Namun, efek negatifnya juga tidak bisa diabaikan. Kopi bersifat diuretik ringan, yang dapat memicu tubuh lebih sering buang air kecil.

Baca Juga: Hari Pertama Ramadan, Masjid Istiqlal Siapkan 3.500 Nasi Box untuk Buka Puasa Bersama

Jika dikonsumsi terlalu cepat saat berbuka, ini bisa mempercepat hilangnya cairan tubuh yang sebenarnya baru saja dipulihkan setelah puasa seharian.

Selain itu, kopi juga dapat memicu lonjakan asam lambung yang menyebabkan rasa tidak nyaman, mual, atau heartburn.

Alih-alih langsung minum kopi saat adzan Magrib, banyak ahli gizi menyarankan untuk memberi jeda waktu setelah berbuka.

Mengonsumsi air putih, makanan ringan, atau makanan utama terlebih dahulu akan membantu melapisi lambung dan menstabilkan kondisi tubuh. Setelah perut terisi dan pencernaan mulai bekerja dengan normal, barulah kopi bisa dikonsumsi dengan risiko yang lebih kecil.

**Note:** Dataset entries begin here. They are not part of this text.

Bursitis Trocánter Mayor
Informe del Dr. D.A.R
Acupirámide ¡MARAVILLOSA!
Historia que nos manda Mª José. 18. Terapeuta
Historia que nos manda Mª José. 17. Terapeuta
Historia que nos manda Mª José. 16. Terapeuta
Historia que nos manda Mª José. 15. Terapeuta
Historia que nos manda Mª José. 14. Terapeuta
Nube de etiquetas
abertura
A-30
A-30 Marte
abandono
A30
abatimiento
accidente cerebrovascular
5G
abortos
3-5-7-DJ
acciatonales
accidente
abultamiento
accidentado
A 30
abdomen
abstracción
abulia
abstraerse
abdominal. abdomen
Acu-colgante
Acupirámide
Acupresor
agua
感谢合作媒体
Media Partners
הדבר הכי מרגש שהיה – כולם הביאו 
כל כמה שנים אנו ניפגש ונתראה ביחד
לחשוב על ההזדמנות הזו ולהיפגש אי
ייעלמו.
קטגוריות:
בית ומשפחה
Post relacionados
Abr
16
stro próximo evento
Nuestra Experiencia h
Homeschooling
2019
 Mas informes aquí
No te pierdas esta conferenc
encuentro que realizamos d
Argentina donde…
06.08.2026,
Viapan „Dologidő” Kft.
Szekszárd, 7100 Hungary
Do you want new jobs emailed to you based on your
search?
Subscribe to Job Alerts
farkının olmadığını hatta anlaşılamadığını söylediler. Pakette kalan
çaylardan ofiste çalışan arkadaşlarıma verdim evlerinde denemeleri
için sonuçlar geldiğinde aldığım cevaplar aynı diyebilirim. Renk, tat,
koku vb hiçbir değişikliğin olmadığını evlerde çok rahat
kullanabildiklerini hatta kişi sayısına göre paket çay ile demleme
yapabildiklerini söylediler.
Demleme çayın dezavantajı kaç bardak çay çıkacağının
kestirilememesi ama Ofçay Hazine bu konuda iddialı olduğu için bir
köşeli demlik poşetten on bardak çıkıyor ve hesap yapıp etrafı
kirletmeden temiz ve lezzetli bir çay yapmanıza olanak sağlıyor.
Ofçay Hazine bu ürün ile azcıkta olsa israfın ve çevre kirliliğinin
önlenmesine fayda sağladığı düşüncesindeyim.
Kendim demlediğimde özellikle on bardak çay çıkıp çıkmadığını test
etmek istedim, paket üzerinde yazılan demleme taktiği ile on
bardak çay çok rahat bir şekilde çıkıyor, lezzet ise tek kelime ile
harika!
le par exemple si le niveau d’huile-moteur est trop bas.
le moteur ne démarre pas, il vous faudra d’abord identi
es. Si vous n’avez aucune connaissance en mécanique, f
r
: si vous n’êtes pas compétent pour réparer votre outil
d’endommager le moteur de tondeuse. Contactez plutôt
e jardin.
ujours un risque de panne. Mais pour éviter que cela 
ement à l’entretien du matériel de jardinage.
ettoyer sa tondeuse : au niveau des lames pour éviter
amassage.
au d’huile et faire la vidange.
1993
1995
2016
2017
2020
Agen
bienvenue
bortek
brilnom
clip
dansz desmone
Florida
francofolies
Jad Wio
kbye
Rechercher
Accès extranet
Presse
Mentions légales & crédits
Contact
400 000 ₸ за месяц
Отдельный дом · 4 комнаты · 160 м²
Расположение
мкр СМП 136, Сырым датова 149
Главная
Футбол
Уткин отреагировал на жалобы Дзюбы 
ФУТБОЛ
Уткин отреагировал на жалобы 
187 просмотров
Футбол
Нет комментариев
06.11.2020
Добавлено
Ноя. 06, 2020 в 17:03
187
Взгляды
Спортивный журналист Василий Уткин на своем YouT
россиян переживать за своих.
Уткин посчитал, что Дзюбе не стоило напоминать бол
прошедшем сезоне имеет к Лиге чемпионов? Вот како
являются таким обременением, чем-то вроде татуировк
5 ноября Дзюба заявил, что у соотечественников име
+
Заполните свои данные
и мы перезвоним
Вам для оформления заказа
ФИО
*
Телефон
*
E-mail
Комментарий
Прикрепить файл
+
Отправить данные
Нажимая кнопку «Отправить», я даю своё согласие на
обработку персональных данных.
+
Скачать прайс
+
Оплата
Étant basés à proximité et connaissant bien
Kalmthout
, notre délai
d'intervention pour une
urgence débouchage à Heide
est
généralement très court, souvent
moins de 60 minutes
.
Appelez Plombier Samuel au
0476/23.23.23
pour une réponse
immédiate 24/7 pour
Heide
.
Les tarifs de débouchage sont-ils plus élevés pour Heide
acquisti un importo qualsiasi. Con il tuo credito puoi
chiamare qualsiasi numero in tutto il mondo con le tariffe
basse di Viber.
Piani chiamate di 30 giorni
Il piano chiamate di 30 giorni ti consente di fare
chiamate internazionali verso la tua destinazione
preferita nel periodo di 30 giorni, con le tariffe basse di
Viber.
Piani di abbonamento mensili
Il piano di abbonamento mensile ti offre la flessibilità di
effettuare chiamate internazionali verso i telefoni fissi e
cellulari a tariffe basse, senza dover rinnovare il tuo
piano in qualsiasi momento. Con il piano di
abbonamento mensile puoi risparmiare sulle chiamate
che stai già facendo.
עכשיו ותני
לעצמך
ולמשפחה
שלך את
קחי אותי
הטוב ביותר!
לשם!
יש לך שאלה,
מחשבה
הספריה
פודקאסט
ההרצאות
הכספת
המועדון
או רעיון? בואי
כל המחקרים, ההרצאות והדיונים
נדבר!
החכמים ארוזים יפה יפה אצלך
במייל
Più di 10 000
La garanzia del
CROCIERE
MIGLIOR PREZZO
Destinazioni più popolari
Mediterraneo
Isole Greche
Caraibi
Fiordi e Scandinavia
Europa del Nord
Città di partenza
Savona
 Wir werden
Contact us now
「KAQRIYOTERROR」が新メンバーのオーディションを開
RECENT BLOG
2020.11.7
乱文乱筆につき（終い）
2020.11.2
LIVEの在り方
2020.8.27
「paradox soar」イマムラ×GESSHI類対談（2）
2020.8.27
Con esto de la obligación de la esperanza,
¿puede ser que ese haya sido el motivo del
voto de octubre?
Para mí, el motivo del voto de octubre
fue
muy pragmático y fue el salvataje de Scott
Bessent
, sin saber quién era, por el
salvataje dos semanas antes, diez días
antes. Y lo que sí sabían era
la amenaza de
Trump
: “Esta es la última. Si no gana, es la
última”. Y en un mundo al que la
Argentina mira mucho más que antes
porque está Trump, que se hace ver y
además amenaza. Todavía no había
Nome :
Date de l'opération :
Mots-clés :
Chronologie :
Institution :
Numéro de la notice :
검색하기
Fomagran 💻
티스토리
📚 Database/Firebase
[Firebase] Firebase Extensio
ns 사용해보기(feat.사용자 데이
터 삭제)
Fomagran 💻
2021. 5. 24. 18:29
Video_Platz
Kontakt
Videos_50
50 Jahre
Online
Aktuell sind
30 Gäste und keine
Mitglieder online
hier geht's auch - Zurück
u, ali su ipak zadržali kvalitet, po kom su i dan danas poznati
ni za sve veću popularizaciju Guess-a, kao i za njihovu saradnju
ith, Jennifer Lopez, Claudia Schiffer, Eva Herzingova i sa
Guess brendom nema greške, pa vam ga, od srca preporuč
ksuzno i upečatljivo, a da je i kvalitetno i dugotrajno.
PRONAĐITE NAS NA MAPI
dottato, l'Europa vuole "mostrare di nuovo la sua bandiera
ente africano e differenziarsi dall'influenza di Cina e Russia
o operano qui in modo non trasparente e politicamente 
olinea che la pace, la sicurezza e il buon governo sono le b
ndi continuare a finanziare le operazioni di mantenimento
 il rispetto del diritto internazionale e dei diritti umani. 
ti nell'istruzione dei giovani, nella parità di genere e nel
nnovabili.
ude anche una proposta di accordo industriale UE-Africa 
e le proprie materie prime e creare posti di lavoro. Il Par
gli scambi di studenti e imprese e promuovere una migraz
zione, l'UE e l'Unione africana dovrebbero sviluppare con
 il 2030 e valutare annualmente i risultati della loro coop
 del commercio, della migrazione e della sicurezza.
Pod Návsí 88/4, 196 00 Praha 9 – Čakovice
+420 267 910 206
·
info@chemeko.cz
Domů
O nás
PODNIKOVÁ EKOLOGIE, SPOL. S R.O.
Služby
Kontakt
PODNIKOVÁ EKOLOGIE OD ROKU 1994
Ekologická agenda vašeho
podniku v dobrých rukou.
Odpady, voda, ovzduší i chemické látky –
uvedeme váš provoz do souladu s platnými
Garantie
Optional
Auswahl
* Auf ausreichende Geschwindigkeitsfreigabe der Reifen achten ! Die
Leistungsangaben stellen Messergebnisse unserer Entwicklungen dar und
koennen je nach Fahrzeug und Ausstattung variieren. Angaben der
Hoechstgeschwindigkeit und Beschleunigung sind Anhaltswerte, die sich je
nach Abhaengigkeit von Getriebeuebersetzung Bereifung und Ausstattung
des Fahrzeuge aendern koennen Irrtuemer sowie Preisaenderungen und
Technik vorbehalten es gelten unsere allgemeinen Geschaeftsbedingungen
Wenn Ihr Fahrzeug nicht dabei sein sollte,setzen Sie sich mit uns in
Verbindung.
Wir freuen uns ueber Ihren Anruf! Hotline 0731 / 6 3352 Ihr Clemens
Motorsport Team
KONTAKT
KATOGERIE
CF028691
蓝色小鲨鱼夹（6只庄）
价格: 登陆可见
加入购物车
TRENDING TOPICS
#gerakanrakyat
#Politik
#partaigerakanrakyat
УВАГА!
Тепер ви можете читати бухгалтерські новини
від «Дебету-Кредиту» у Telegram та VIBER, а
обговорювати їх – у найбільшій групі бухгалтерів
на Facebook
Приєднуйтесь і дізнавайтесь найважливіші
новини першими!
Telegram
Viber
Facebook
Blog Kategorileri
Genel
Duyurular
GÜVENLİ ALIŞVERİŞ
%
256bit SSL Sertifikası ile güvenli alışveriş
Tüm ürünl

Waktu yang relatif aman untuk minum kopi biasanya setelah makan malam atau setelah salat Tarawih. Pada saat ini, tubuh sudah mendapatkan asupan nutrisi dan cairan yang cukup, sehingga efek samping kopi terhadap lambung bisa diminimalkan.

Tips Aman Minum Kopi saat Ramadan

Agar tetap bisa menikmati kopi tanpa mengganggu kesehatan selama puasa, ada beberapa hal yang bisa diperhatikan. Pilih kopi dengan kadar asam yang lebih rendah, hindari menambahkan terlalu banyak gula atau krimer, dan batasi jumlahnya agar tidak berlebihan.

Selain itu, pastikan kebutuhan cairan tubuh tetap terpenuhi dengan minum air putih yang cukup di antara waktu berbuka hingga sahur.

Bagi orang yang memiliki masalah lambung, gangguan tidur, atau sensitif terhadap kafein, sebaiknya lebih berhati-hati atau bahkan mempertimbangkan untuk mengurangi konsumsi kopi selama Ramadan.

Minum kopi saat buka puasa pada dasarnya boleh, tetapi bukan pilihan terbaik jika dikonsumsi dalam kondisi perut kosong.

Memberi jeda setelah berbuka dan memastikan tubuh sudah mendapatkan cairan serta makanan terlebih dahulu adalah langkah bijak agar kopi tetap bisa dinikmati tanpa menimbulkan masalah kesehatan.

Dengan pengaturan waktu dan jumlah yang tepat, kebiasaan ngopi tetap bisa berjalan selaras dengan ibadah puasa selama Ramadan.